Consumers Have Minimal Knowledge of Corporate Environmental Performance
By partnering with Earthsense, which polled U.S. consumers on their perception of corporate sustainability, and Trucost, which compiled a comprehensive quantitative assessment of companies’ global environmental impact, New Scientist magazine has discovered that U.S. consumers only have a little knowledge of companies’ actual environmental performance.
After comparing the two datasets, New Scientist found there was no correlation between the Earthsense and Trucost scores, indicating that consumers are confused about companies’ “green” credentials. More than 100 companies were scored in nine sectors including food & beverage, retail, media, travel & leisure, personal & household goods, industrial goods & services, technology, chemicals and construction materials.

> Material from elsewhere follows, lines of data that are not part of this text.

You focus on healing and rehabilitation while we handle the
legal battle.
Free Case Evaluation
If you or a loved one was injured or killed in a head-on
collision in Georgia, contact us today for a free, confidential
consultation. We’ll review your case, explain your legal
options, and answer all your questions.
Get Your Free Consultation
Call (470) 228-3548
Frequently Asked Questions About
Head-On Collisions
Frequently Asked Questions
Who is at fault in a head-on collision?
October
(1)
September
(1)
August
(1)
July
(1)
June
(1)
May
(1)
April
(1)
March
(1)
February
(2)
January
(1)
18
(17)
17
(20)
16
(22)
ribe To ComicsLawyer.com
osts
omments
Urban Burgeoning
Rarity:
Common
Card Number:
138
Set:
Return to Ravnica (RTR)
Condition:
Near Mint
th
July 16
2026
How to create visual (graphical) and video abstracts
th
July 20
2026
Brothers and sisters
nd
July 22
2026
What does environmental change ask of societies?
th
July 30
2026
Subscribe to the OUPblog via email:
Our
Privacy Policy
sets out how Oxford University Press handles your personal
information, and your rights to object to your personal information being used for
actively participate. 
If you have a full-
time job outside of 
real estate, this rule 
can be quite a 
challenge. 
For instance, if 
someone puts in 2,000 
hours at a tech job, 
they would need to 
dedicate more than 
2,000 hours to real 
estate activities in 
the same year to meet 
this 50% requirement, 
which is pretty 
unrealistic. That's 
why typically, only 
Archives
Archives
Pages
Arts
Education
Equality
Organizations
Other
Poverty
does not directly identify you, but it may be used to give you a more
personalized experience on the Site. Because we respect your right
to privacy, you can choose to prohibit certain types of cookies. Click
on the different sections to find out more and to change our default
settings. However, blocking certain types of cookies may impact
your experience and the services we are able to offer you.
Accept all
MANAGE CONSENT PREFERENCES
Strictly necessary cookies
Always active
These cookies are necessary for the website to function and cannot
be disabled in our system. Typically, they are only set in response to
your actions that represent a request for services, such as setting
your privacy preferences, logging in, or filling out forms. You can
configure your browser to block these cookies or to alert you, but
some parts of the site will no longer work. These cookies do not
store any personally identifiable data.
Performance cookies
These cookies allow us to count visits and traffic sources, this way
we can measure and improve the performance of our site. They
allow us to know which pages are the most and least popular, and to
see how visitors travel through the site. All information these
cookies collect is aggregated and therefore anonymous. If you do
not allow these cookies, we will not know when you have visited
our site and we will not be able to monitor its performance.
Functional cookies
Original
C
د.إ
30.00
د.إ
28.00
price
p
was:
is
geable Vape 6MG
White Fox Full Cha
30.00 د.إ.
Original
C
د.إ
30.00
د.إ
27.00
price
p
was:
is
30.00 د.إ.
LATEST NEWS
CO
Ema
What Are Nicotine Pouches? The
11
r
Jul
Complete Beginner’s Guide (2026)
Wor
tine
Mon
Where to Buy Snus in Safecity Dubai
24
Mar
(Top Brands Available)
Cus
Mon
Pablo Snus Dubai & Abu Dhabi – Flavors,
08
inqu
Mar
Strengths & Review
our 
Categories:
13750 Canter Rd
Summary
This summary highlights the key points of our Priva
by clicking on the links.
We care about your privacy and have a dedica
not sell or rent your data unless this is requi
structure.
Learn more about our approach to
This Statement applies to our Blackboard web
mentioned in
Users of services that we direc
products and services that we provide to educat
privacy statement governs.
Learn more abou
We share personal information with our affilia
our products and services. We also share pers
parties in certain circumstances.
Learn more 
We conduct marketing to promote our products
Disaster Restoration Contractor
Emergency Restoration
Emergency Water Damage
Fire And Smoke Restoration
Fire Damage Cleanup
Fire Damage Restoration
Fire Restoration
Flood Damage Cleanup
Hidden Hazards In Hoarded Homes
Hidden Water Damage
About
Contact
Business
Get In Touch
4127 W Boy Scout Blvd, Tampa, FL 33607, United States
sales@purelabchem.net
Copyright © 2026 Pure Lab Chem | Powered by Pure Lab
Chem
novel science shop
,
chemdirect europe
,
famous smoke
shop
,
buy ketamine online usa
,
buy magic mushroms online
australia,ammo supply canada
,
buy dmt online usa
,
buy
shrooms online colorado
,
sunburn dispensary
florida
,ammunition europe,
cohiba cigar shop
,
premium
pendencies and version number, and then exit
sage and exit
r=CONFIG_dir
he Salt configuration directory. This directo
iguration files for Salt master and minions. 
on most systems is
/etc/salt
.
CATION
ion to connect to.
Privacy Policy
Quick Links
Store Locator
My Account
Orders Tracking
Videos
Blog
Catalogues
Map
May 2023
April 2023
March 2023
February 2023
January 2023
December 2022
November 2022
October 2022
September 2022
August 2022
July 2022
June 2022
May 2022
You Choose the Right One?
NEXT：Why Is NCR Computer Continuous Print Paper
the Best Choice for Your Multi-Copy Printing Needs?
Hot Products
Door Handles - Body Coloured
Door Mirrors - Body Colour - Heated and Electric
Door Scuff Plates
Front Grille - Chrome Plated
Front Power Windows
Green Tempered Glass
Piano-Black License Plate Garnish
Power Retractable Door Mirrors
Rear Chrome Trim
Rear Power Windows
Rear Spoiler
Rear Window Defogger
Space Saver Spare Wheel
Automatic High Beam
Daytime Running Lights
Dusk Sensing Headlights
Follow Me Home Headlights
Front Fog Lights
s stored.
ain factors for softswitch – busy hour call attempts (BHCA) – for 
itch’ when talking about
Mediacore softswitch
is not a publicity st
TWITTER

One of the most significant mismatches, says New Scientist, is Fresh Del Monte Produce, which is one of the greenest companies according to U.S. consumers. However, Trucost’s analysis shows that it has the biggest environmental impact ratio of all companies in its sample.
The report also finds that Whole Foods Market has the highest consumer green perception, while Google and eBay have the lowest actual environmental impact.
The article, “Hey, green spender: The truth about eco-friendly brands“, also reveals that producers of food and drinks have the highest environmental impact but there were no significant differences in consumer perceptions between the sectors.
Other key findings show that the Coca Cola Company gets little public credit for some impressive efforts to protect the environment, and green marketing works for some company’s as highlighted by General Electric’s scores — first for consumer perception within its sector and seventh overall — thanks to its Ecomagination campaign.
The report also finds that greater disclosure of companies’ environmental impacts will help investors and consumers to make choices that promote a green economy. But some companies benefiting from underserved green reputations could be vulnerable to a consumer and investor backlash.